At presents, many of our teachers are not just unqualified and untrained; they are overburdened with their work loads of teaching, or rather dictating “sacred” class notes to be memorized by passive learners. There is no place for any interactive and reflective learning like group discussion, project work, library tour, field work, presentation, demonstration, exhibition, open dialogue, role play, mock interview, poster workshop, budding reading, oral history project, etc. Though I graduated with a research degree in historical studies from Jawaharlal Nehru University, I still remember how I hated reading history when I was a high school student in Manipur. The history textbooks for class IX and X we read were unimaginative and densely factual narratives. It was a crammer’s paradise. It involved mind-boggling marshalling of chronological facts without a clear historical perspective! Besides the unreadable style and dry language of the text, the delivery method of the history teacher was also faulty. Teachers insisted on rote memorization of only the expected questions for the exams. (This largely applied for other subjects too). No wonder I never appreciated the value of history till I actually read, much later, the works of Romila Thapar and Bipan Chandra during my studies in Shillong.
At present, our education system promotes authoritarianism and patriarchal values. Corporal punishment is still followed in most schools. A good discipline should not turn against, but offer help and counselling, to difficult students. Both the syllabus and pedagogic methods actively discourage critical consciousness and creative thinking.

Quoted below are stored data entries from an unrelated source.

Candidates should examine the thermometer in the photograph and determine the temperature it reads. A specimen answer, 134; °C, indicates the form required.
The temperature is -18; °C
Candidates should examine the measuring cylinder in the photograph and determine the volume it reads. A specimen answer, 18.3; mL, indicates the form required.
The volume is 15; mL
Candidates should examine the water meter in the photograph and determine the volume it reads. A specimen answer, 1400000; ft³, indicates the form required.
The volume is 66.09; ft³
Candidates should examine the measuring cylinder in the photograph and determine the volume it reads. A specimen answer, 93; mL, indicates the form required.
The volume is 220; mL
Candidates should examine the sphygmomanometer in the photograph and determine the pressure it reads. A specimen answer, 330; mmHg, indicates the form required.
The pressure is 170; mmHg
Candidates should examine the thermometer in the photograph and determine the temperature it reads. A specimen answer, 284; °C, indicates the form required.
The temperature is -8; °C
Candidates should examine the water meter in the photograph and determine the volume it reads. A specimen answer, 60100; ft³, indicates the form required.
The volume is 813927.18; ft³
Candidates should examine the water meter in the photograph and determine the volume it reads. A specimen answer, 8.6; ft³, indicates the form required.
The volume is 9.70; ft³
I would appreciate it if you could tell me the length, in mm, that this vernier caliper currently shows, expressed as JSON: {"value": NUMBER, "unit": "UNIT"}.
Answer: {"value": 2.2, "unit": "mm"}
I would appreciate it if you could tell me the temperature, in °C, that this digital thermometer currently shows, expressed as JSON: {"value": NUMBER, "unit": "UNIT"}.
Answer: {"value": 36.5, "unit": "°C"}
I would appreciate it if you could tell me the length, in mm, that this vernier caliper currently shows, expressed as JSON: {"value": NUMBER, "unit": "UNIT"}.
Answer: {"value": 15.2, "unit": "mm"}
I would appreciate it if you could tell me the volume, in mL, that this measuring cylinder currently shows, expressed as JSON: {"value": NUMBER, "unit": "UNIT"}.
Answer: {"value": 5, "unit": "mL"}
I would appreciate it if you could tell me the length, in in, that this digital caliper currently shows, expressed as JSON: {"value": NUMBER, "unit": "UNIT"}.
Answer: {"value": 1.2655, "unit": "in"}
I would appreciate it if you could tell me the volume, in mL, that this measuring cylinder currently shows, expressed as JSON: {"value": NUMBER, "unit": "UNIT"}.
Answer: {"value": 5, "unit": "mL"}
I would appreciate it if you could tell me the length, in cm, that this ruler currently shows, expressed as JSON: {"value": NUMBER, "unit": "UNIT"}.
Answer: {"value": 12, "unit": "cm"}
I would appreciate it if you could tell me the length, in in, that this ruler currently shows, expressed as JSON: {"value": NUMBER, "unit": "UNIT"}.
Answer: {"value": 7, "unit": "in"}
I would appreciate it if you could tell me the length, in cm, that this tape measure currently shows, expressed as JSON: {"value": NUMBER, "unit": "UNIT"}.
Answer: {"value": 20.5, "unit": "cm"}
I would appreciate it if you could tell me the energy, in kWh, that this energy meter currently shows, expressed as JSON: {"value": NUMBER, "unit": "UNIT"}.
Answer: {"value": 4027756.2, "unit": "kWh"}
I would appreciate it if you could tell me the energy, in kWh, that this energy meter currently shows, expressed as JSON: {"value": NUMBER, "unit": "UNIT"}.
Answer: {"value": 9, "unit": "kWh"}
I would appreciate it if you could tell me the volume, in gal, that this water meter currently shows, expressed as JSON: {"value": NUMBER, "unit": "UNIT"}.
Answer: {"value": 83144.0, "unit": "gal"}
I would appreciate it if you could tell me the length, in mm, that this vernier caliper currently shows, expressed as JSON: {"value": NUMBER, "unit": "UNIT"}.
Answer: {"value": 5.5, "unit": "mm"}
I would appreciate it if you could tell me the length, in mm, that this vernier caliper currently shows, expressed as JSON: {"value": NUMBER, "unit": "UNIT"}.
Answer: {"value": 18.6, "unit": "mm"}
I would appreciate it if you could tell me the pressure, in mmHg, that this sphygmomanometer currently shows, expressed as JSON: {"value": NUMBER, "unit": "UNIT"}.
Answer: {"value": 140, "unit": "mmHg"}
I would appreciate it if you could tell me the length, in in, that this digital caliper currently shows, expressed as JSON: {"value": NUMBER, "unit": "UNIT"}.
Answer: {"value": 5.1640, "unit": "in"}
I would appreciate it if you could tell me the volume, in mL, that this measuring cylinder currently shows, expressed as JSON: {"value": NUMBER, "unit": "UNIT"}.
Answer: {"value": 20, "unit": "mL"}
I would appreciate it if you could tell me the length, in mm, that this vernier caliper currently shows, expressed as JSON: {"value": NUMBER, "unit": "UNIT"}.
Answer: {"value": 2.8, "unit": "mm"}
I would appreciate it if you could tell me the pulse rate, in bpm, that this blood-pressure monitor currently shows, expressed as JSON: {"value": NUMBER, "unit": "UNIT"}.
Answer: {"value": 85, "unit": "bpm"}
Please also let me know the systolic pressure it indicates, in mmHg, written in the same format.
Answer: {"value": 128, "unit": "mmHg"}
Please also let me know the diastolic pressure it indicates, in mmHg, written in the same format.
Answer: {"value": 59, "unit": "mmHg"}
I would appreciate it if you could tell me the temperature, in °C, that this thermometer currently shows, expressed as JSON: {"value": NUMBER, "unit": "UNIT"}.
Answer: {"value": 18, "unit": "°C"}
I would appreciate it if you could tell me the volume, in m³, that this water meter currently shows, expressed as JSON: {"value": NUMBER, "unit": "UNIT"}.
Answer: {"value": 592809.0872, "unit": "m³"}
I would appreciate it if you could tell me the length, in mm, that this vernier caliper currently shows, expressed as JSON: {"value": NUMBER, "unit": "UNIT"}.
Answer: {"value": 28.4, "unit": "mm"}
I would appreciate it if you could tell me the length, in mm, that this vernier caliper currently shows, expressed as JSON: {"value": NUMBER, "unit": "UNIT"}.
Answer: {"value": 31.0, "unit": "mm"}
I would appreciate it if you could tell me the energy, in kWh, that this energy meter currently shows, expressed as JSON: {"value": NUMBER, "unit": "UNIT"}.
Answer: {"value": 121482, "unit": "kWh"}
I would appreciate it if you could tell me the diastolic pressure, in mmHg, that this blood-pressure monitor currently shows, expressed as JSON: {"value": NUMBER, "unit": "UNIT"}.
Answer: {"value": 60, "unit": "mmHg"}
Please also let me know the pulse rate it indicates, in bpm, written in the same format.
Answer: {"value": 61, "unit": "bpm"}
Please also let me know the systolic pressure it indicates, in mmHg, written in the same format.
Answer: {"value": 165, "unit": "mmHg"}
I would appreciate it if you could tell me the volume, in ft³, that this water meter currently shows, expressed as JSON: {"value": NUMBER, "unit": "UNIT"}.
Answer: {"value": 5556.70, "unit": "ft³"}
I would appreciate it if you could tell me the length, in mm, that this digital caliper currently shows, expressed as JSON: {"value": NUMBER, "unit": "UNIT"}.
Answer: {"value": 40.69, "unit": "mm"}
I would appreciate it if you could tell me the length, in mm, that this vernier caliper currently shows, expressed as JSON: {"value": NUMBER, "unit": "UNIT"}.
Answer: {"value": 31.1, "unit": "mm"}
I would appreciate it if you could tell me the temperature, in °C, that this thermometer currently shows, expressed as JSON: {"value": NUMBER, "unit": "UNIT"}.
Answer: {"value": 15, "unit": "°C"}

This only perpetuates the status quo. Our ruling class is understandably no fan of critical literacy. Our education system has been manufacturing graduates with little or no critical consciousness, civic competence, innovative ideas and employable skills. We failed to produce enlightened citizens who can appreciate the complexities of living in a multi-ethnic society like ours. In a changing global order, our students are appalling ignorant, for instance, of the rise of China and India. So, we are yet to take advantage of the new opportunities offered by the new investment climate. Our inward-looking worldview and dependency mentality inhabit us from building an open and “intelligent society” which will attract investors! Though we are in the 21st century, we are still clinging to medieval and patriarchal values.
In short, we need to do something to our existing system of “banking education”, as Paulo Freire puts it in his classic book, Pedagogy of the Oppressed (1993). Banking education assumes that teachers can deposit facts into the heads of students like a bank deposit which can later be cashed in by the students. In the words of Freire himself, “Banking education treats students as objects of assistance; problem-posing education makes them critical thinkers … Any situation in which some individuals prevent others from engaging in the process of inquiry is one of violence”. We need to start opening our educational system to the most innovative ways of framing syllabus and pedagogic practices. The sooner the better! We need to impart news skills to our youth to meet the challenges facing the world today. It is a high time to give up our exam-oriented and bookish model for a new interactive and critical pedagogy. For this, the first step may be to start identifying and networking our most innovative and enterprising teachers, our “edu-preneurs”. The recent Seminar at JN Manipur Dance Academy, Imphal, was a move in the right direction.